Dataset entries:
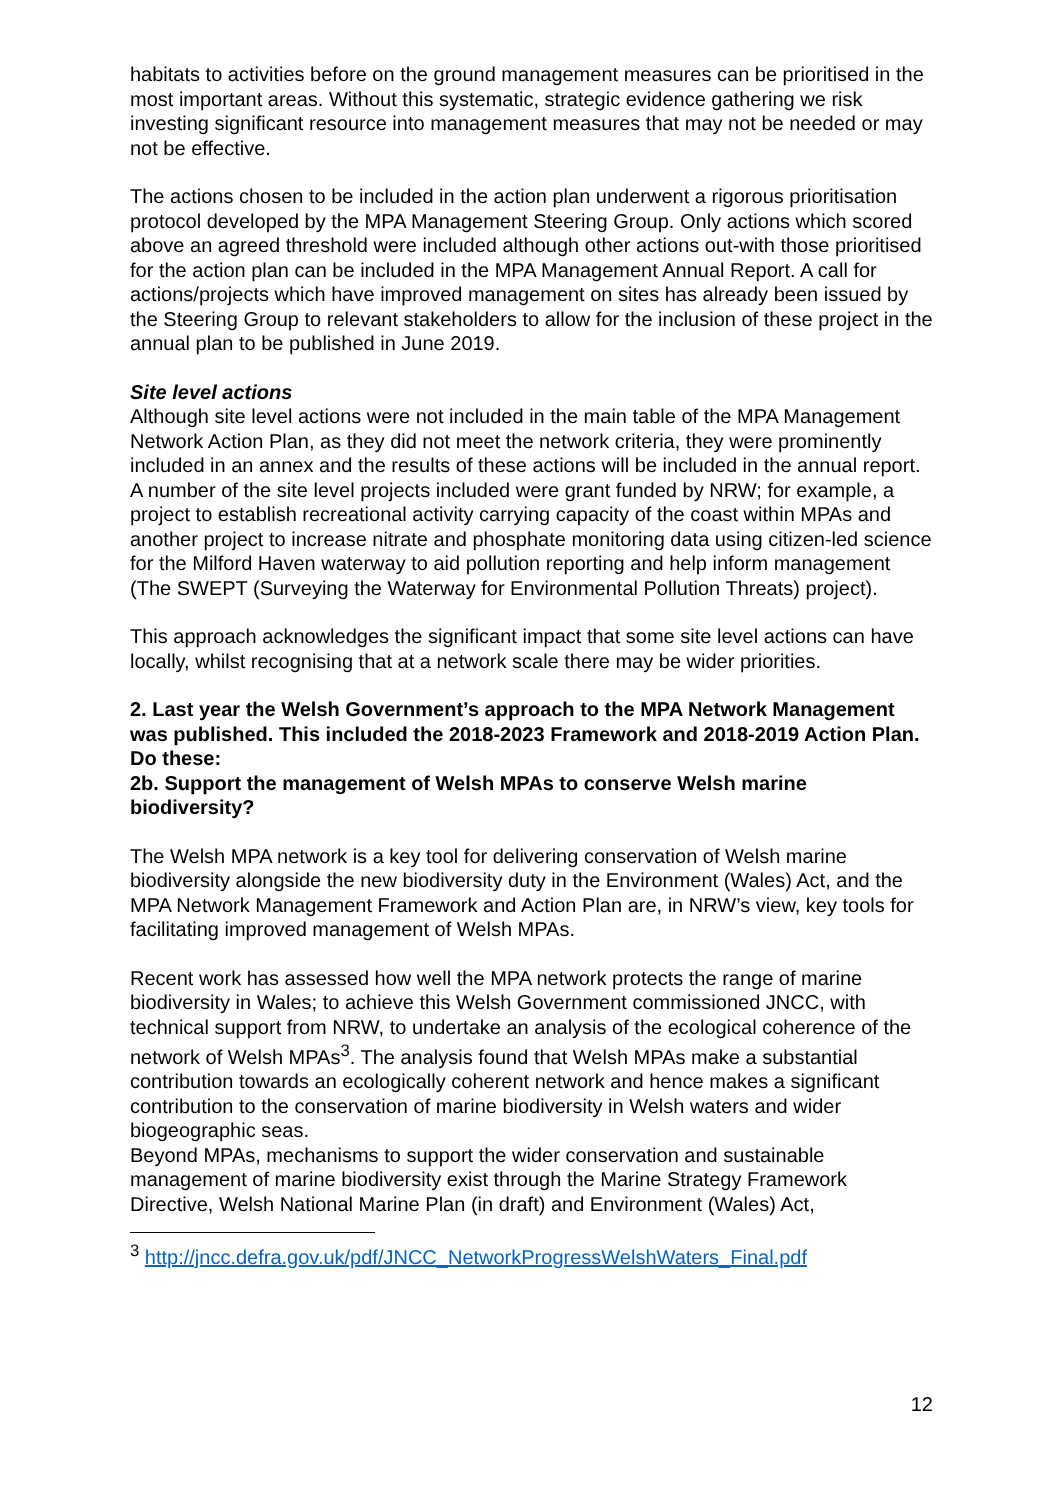habitats to activities before on the ground management measures can be prioritised in the most important areas. Without this systematic, strategic evidence gathering we risk investing significant resource into management measures that may not be needed or may not be effective.
The actions chosen to be included in the action plan underwent a rigorous prioritisation protocol developed by the MPA Management Steering Group. Only actions which scored above an agreed threshold were included although other actions out-with those prioritised for the action plan can be included in the MPA Management Annual Report. A call for actions/projects which have improved management on sites has already been issued by the Steering Group to relevant stakeholders to allow for the inclusion of these project in the annual plan to be published in June 2019.
Site level actions
Although site level actions were not included in the main table of the MPA Management Network Action Plan, as they did not meet the network criteria, they were prominently included in an annex and the results of these actions will be included in the annual report. A number of the site level projects included were grant funded by NRW; for example, a project to establish recreational activity carrying capacity of the coast within MPAs and another project to increase nitrate and phosphate monitoring data using citizen-led science for the Milford Haven waterway to aid pollution reporting and help inform management (The SWEPT (Surveying the Waterway for Environmental Pollution Threats) project).
This approach acknowledges the significant impact that some site level actions can have locally, whilst recognising that at a network scale there may be wider priorities.
2. Last year the Welsh Government’s approach to the MPA Network Management was published. This included the 2018-2023 Framework and 2018-2019 Action Plan. Do these:
2b. Support the management of Welsh MPAs to conserve Welsh marine biodiversity?
The Welsh MPA network is a key tool for delivering conservation of Welsh marine biodiversity alongside the new biodiversity duty in the Environment (Wales) Act, and the MPA Network Management Framework and Action Plan are, in NRW’s view, key tools for facilitating improved management of Welsh MPAs.
Recent work has assessed how well the MPA network protects the range of marine biodiversity in Wales; to achieve this Welsh Government commissioned JNCC, with technical support from NRW, to undertake an analysis of the ecological coherence of the network of Welsh MPAs<sup>3</sup>. The analysis found that Welsh MPAs make a substantial contribution towards an ecologically coherent network and hence makes a significant contribution to the conservation of marine biodiversity in Welsh waters and wider biogeographic seas.
Beyond MPAs, mechanisms to support the wider conservation and sustainable management of marine biodiversity exist through the Marine Strategy Framework Directive, Welsh National Marine Plan (in draft) and Environment (Wales) Act,
<sup>3</sup> http://jncc.defra.gov.uk/pdf/JNCC_NetworkProgressWelshWaters_Final.pdf
12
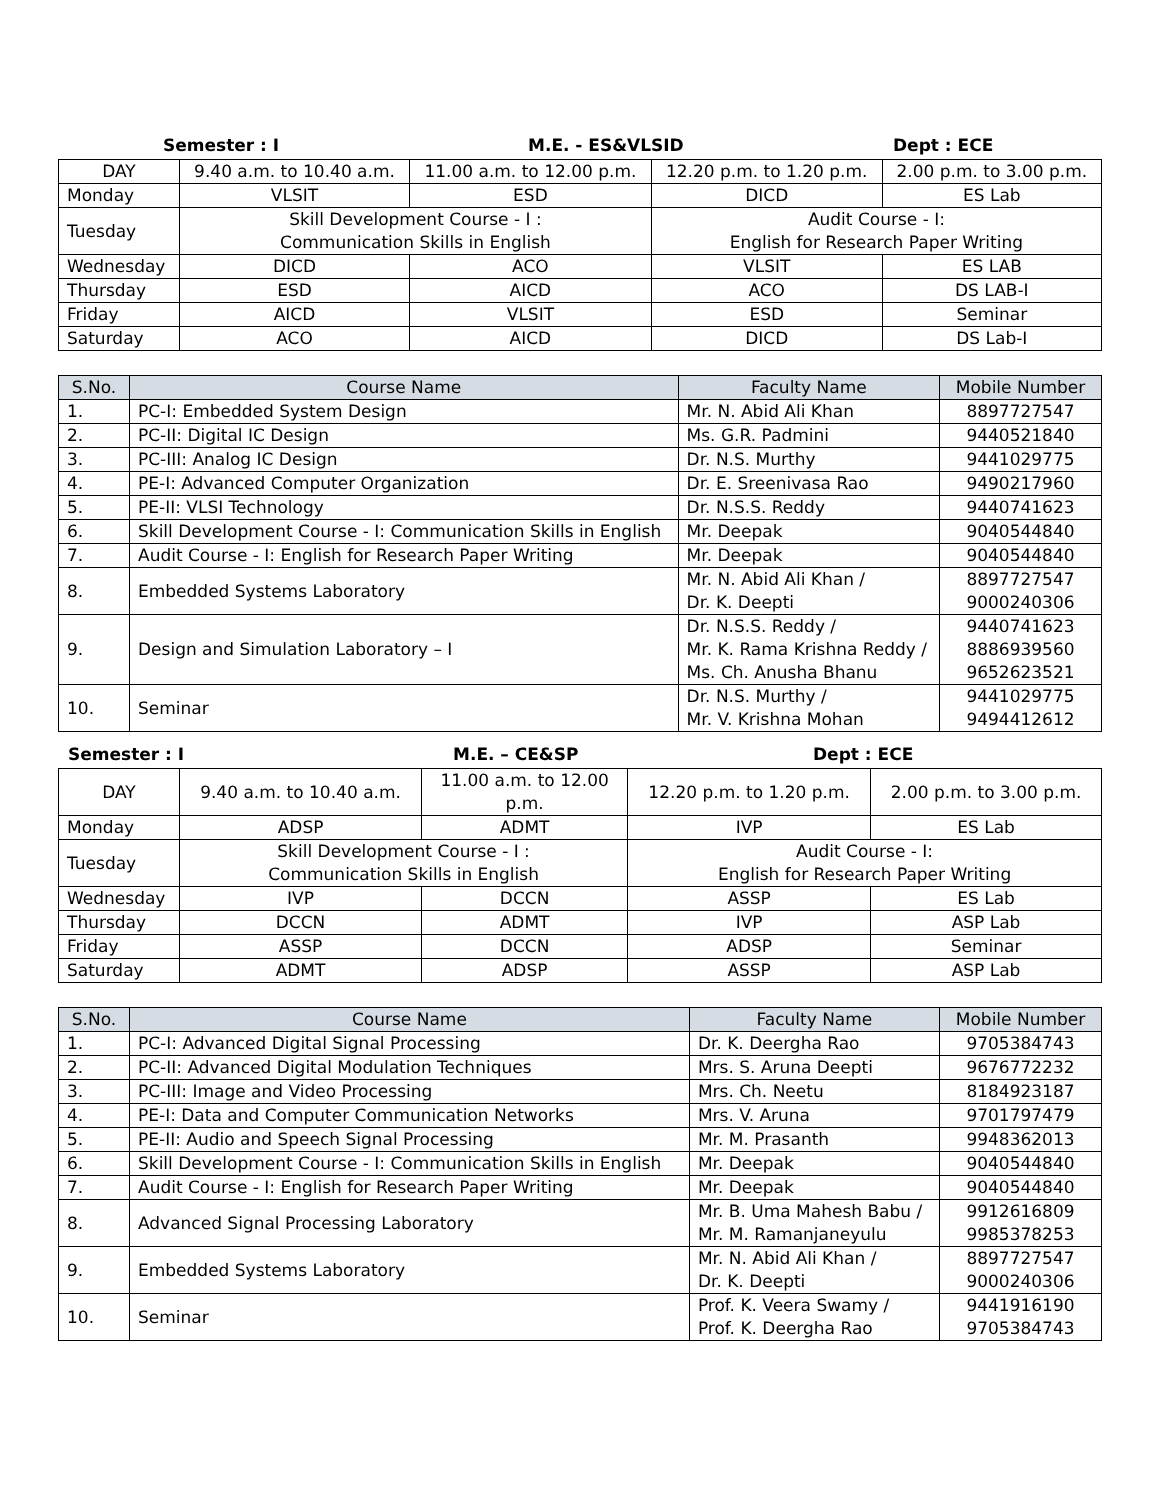Semester : I M.E. - ES&VLSID Dept : ECE
| DAY | 9.40 a.m. to 10.40 a.m. | 11.00 a.m. to 12.00 p.m. | 12.20 p.m. to 1.20 p.m. | 2.00 p.m. to 3.00 p.m. |
| Monday | VLSIT | ESD | DICD | ES Lab |
| Tuesday | Skill Development Course - I : Communication Skills in English | | Audit Course - I: English for Research Paper Writing | |
| Wednesday | DICD | ACO | VLSIT | ES LAB |
| Thursday | ESD | AICD | ACO | DS LAB-I |
| Friday | AICD | VLSIT | ESD | Seminar |
| Saturday | ACO | AICD | DICD | DS Lab-I |
| S.No. | Course Name | Faculty Name | Mobile Number |
| --- | --- | --- | --- |
| 1. | PC-I: Embedded System Design | Mr. N. Abid Ali Khan | 8897727547 |
| 2. | PC-II: Digital IC Design | Ms. G.R. Padmini | 9440521840 |
| 3. | PC-III: Analog IC Design | Dr. N.S. Murthy | 9441029775 |
| 4. | PE-I: Advanced Computer Organization | Dr. E. Sreenivasa Rao | 9490217960 |
| 5. | PE-II: VLSI Technology | Dr. N.S.S. Reddy | 9440741623 |
| 6. | Skill Development Course - I: Communication Skills in English | Mr. Deepak | 9040544840 |
| 7. | Audit Course - I: English for Research Paper Writing | Mr. Deepak | 9040544840 |
| 8. | Embedded Systems Laboratory | Mr. N. Abid Ali Khan / Dr. K. Deepti | 8897727547 9000240306 |
| 9. | Design and Simulation Laboratory – I | Dr. N.S.S. Reddy / Mr. K. Rama Krishna Reddy / Ms. Ch. Anusha Bhanu | 9440741623 8886939560 9652623521 |
| 10. | Seminar | Dr. N.S. Murthy / Mr. V. Krishna Mohan | 9441029775 9494412612 |
Semester : I M.E. – CE&SP Dept : ECE
| DAY | 9.40 a.m. to 10.40 a.m. | 11.00 a.m. to 12.00 p.m. | 12.20 p.m. to 1.20 p.m. | 2.00 p.m. to 3.00 p.m. |
| Monday | ADSP | ADMT | IVP | ES Lab |
| Tuesday | Skill Development Course - I : Communication Skills in English | | Audit Course - I: English for Research Paper Writing | |
| Wednesday | IVP | DCCN | ASSP | ES Lab |
| Thursday | DCCN | ADMT | IVP | ASP Lab |
| Friday | ASSP | DCCN | ADSP | Seminar |
| Saturday | ADMT | ADSP | ASSP | ASP Lab |
| S.No. | Course Name | Faculty Name | Mobile Number |
| --- | --- | --- | --- |
| 1. | PC-I: Advanced Digital Signal Processing | Dr. K. Deergha Rao | 9705384743 |
| 2. | PC-II: Advanced Digital Modulation Techniques | Mrs. S. Aruna Deepti | 9676772232 |
| 3. | PC-III: Image and Video Processing | Mrs. Ch. Neetu | 8184923187 |
| 4. | PE-I: Data and Computer Communication Networks | Mrs. V. Aruna | 9701797479 |
| 5. | PE-II: Audio and Speech Signal Processing | Mr. M. Prasanth | 9948362013 |
| 6. | Skill Development Course - I: Communication Skills in English | Mr. Deepak | 9040544840 |
| 7. | Audit Course - I: English for Research Paper Writing | Mr. Deepak | 9040544840 |
| 8. | Advanced Signal Processing Laboratory | Mr. B. Uma Mahesh Babu / Mr. M. Ramanjaneyulu | 9912616809 9985378253 |
| 9. | Embedded Systems Laboratory | Mr. N. Abid Ali Khan / Dr. K. Deepti | 8897727547 9000240306 |
| 10. | Seminar | Prof. K. Veera Swamy / Prof. K. Deergha Rao | 9441916190 9705384743 |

PROBLEM DESCRIPTION
Return all of the records above exactly as written. Omit each picture.

SOLUTION TO THIS EXERCISE
habitats to activities before on the ground management measures can be prioritised in the most important areas. Without this systematic, strategic evidence gathering we risk investing significant resource into management measures that may not be needed or may not be effective.
The actions chosen to be included in the action plan underwent a rigorous prioritisation protocol developed by the MPA Management Steering Group. Only actions which scored above an agreed threshold were included although other actions out-with those prioritised for the action plan can be included in the MPA Management Annual Report. A call for actions/projects which have improved management on sites has already been issued by the Steering Group to relevant stakeholders to allow for the inclusion of these project in the annual plan to be published in June 2019.
Site level actions
Although site level actions were not included in the main table of the MPA Management Network Action Plan, as they did not meet the network criteria, they were prominently included in an annex and the results of these actions will be included in the annual report. A number of the site level projects included were grant funded by NRW; for example, a project to establish recreational activity carrying capacity of the coast within MPAs and another project to increase nitrate and phosphate monitoring data using citizen-led science for the Milford Haven waterway to aid pollution reporting and help inform management (The SWEPT (Surveying the Waterway for Environmental Pollution Threats) project).
This approach acknowledges the significant impact that some site level actions can have locally, whilst recognising that at a network scale there may be wider priorities.
2. Last year the Welsh Government’s approach to the MPA Network Management was published. This included the 2018-2023 Framework and 2018-2019 Action Plan. Do these:
2b. Support the management of Welsh MPAs to conserve Welsh marine biodiversity?
The Welsh MPA network is a key tool for delivering conservation of Welsh marine biodiversity alongside the new biodiversity duty in the Environment (Wales) Act, and the MPA Network Management Framework and Action Plan are, in NRW’s view, key tools for facilitating improved management of Welsh MPAs.
Recent work has assessed how well the MPA network protects the range of marine biodiversity in Wales; to achieve this Welsh Government commissioned JNCC, with technical support from NRW, to undertake an analysis of the ecological coherence of the network of Welsh MPAs<sup>3</sup>. The analysis found that Welsh MPAs make a substantial contribution towards an ecologically coherent network and hence makes a significant contribution to the conservation of marine biodiversity in Welsh waters and wider biogeographic seas.
Beyond MPAs, mechanisms to support the wider conservation and sustainable management of marine biodiversity exist through the Marine Strategy Framework Directive, Welsh National Marine Plan (in draft) and Environment (Wales) Act,
<sup>3</sup> http://jncc.defra.gov.uk/pdf/JNCC_NetworkProgressWelshWaters_Final.pdf
12
Semester : I M.E. - ES&VLSID Dept : ECE
| DAY | 9.40 a.m. to 10.40 a.m. | 11.00 a.m. to 12.00 p.m. | 12.20 p.m. to 1.20 p.m. | 2.00 p.m. to 3.00 p.m. |
| Monday | VLSIT | ESD | DICD | ES Lab |
| Tuesday | Skill Development Course - I : Communication Skills in English | | Audit Course - I: English for Research Paper Writing | |
| Wednesday | DICD | ACO | VLSIT | ES LAB |
| Thursday | ESD | AICD | ACO | DS LAB-I |
| Friday | AICD | VLSIT | ESD | Seminar |
| Saturday | ACO | AICD | DICD | DS Lab-I |
| S.No. | Course Name | Faculty Name | Mobile Number |
| --- | --- | --- | --- |
| 1. | PC-I: Embedded System Design | Mr. N. Abid Ali Khan | 8897727547 |
| 2. | PC-II: Digital IC Design | Ms. G.R. Padmini | 9440521840 |
| 3. | PC-III: Analog IC Design | Dr. N.S. Murthy | 9441029775 |
| 4. | PE-I: Advanced Computer Organization | Dr. E. Sreenivasa Rao | 9490217960 |
| 5. | PE-II: VLSI Technology | Dr. N.S.S. Reddy | 9440741623 |
| 6. | Skill Development Course - I: Communication Skills in English | Mr. Deepak | 9040544840 |
| 7. | Audit Course - I: English for Research Paper Writing | Mr. Deepak | 9040544840 |
| 8. | Embedded Systems Laboratory | Mr. N. Abid Ali Khan / Dr. K. Deepti | 8897727547 9000240306 |
| 9. | Design and Simulation Laboratory – I | Dr. N.S.S. Reddy / Mr. K. Rama Krishna Reddy / Ms. Ch. Anusha Bhanu | 9440741623 8886939560 9652623521 |
| 10. | Seminar | Dr. N.S. Murthy / Mr. V. Krishna Mohan | 9441029775 9494412612 |
Semester : I M.E. – CE&SP Dept : ECE
| DAY | 9.40 a.m. to 10.40 a.m. | 11.00 a.m. to 12.00 p.m. | 12.20 p.m. to 1.20 p.m. | 2.00 p.m. to 3.00 p.m. |
| Monday | ADSP | ADMT | IVP | ES Lab |
| Tuesday | Skill Development Course - I : Communication Skills in English | | Audit Course - I: English for Research Paper Writing | |
| Wednesday | IVP | DCCN | ASSP | ES Lab |
| Thursday | DCCN | ADMT | IVP | ASP Lab |
| Friday | ASSP | DCCN | ADSP | Seminar |
| Saturday | ADMT | ADSP | ASSP | ASP Lab |
| S.No. | Course Name | Faculty Name | Mobile Number |
| --- | --- | --- | --- |
| 1. | PC-I: Advanced Digital Signal Processing | Dr. K. Deergha Rao | 9705384743 |
| 2. | PC-II: Advanced Digital Modulation Techniques | Mrs. S. Aruna Deepti | 9676772232 |
| 3. | PC-III: Image and Video Processing | Mrs. Ch. Neetu | 8184923187 |
| 4. | PE-I: Data and Computer Communication Networks | Mrs. V. Aruna | 9701797479 |
| 5. | PE-II: Audio and Speech Signal Processing | Mr. M. Prasanth | 9948362013 |
| 6. | Skill Development Course - I: Communication Skills in English | Mr. Deepak | 9040544840 |
| 7. | Audit Course - I: English for Research Paper Writing | Mr. Deepak | 9040544840 |
| 8. | Advanced Signal Processing Laboratory | Mr. B. Uma Mahesh Babu / Mr. M. Ramanjaneyulu | 9912616809 9985378253 |
| 9. | Embedded Systems Laboratory | Mr. N. Abid Ali Khan / Dr. K. Deepti | 8897727547 9000240306 |
| 10. | Seminar | Prof. K. Veera Swamy / Prof. K. Deergha Rao | 9441916190 9705384743 |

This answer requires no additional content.